There is also the example of the clothing outworkers, who have pretty difficult working situations in the clothing industry and do not have very much backup. Their safeguards under the new industrial relations system are not very good, but they would have been worse if it had not been for the Senate committee system. On and on it goes. The inquiry into the plight of people behind razor wire in this country—women, children, men, families—has no doubt embarrassed the government with its revelations, which came through many other agencies but were gathered together by the Senate committee system. It has made a big difference. In fact, because it keeps us grounded with the Australian people, the Senate committee system is of enormous ethical value to this parliament and to our democracy.
For members of the government and for the Prime Minister to come into the parliament and say that now they have a one-vote majority in the Senate they are going to do away with the multipartisan make-up of the Senate committees and the way they are balanced and replace that with a government dominated system is appalling. It is disgusting. We have to live with that. It will change. Decency and commonsense will come back in, if not after the next election the one after that. The Greens will be campaigning to rescue the Senate from this appalling situation at the next election. That is already striking a chord with people who are giving us feedback.

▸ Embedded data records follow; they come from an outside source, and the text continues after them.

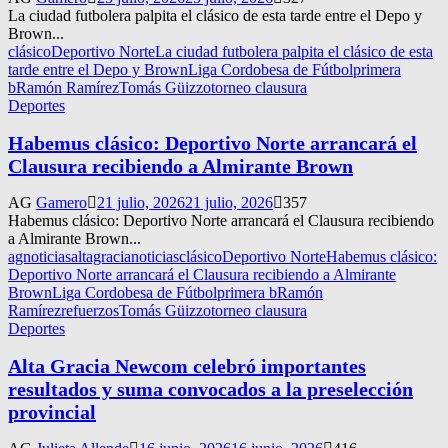
La ciudad futbolera palpita el clásico de esta tarde entre el Depo y
Brown...
clásico
Deportivo Norte
La ciudad futbolera palpita el clásico de esta
tarde entre el Depo y Brown
Liga Cordobesa de Fútbol
primera
b
Ramón Ramírez
Tomás Güizzo
torneo clausura
Deportes
Habemus clásico: Deportivo Norte arrancará el
Clausura recibiendo a Almirante Brown
AG
Gamero
21 julio, 2026
21 julio, 2026
357
Habemus clásico: Deportivo Norte arrancará el Clausura recibiendo
a Almirante Brown...
agnoticias
altagracianoticias
clásico
Deportivo Norte
Habemus clásico:
Deportivo Norte arrancará el Clausura recibiendo a Almirante
Brown
Liga Cordobesa de Fútbol
primera b
Ramón
Ramírez
refuerzos
Tomás Güizzo
torneo clausura
Deportes
Alta Gracia Newcom celebró importantes
resultados y suma convocados a la preselección
provincial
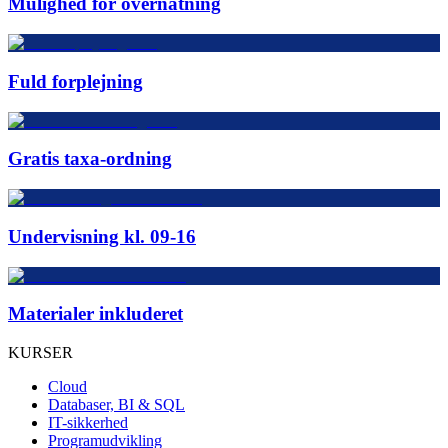
Mulighed for overnatning
Fuld forplejning
Gratis taxa-ordning
Undervisning kl. 09-16
Materialer inkluderet
KURSER
Cloud
Databaser, BI & SQL
IT-sikkerhed
Programudvikling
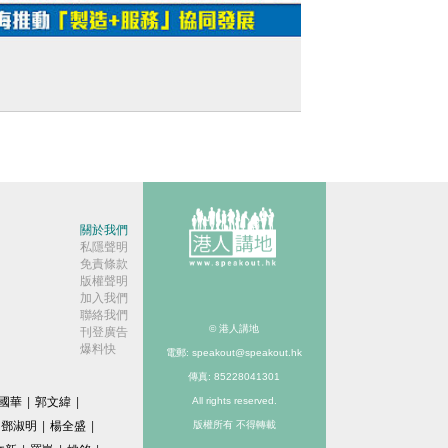
短片】【遊艇自由行】首批港澳遊艇「半
時通關」抵桂山島 珠海推動「製造+服務」
同發展
關於我們
私隱聲明
免責條款
版權聲明
加入我們
聯絡我們
© 港人講地
刊登廣告
爆料快
電郵: speakout@speakout.hk
傳真: 85228041301
國華
|
郭文緯
|
All rights reserved.
鄧淑明
|
楊全盛
|
版權所有 不得轉載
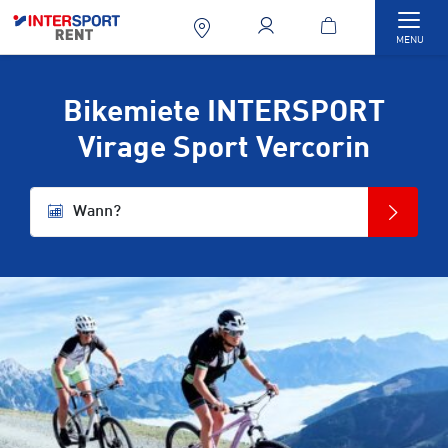
Togg
MENU
Bikemiete INTERSPORT
Virage Sport Vercorin
Wann?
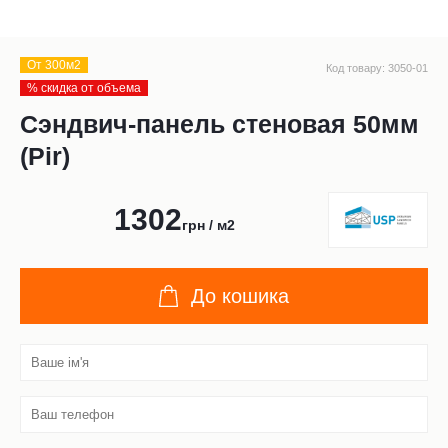
От 300м2
Код товару: 3050-01
% скидка от объема
Сэндвич-панель стеновая 50мм
(Pir)
1302
грн / м2
До кошика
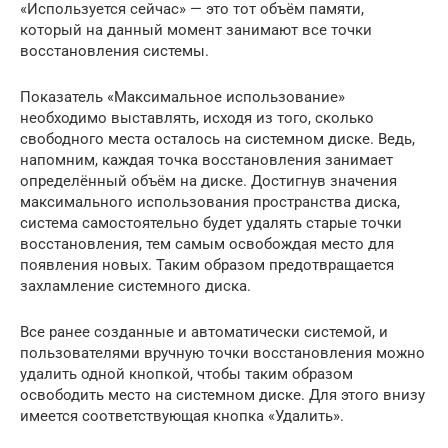
«Используется сейчас» — это тот объём памяти,
который на данный момент занимают все точки
восстановления системы.
Показатель «Максимальное использование»
необходимо выставлять, исходя из того, сколько
свободного места осталось на системном диске. Ведь,
напомним, каждая точка восстановления занимает
определённый объём на диске. Достигнув значения
максимального использования пространства диска,
система самостоятельно будет удалять старые точки
восстановления, тем самым освобождая место для
появления новых. Таким образом предотвращается
захламление системного диска.
Все ранее созданные и автоматически системой, и
пользователями вручную точки восстановления можно
удалить одной кнопкой, чтобы таким образом
освободить место на системном диске. Для этого внизу
имеется соответствующая кнопка «Удалить».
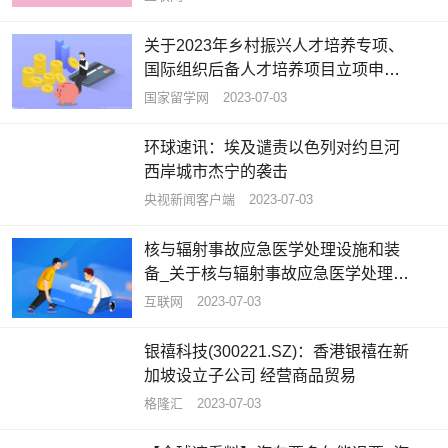
关于2023年乡村振兴人才培养专项、
国际组织后备人才培养项目立项申报
工作的通知
国家留学网
2023-07-03
环球速讯：埃及谴责以色列对约旦河
西岸城市杰宁的袭击
央视新闻客户端
2023-07-03
核与辐射事故应急医学处理设施和装
备_关于核与辐射事故应急医学处理设
施和装备概略
互联网
2023-07-03
银禧科技(300221.SZ)：香港银禧在新
加坡设立子公司 经营商品贸易
格隆汇
2023-07-03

Let the government stand on its record, and if the government and the bright people at the back of the Prime Minister’s office who cooked this up think that this time next year people will have forgotten about it they are going to be very wrong indeed. The Procedures Committee ought to look very carefully at this. It will be interesting to see whether the Procedures Committee can come up with a well-rounded and unanimous view which is based above all on the democratic values of our committee system not being in the hands of the government party but in the service of all the people of Australia.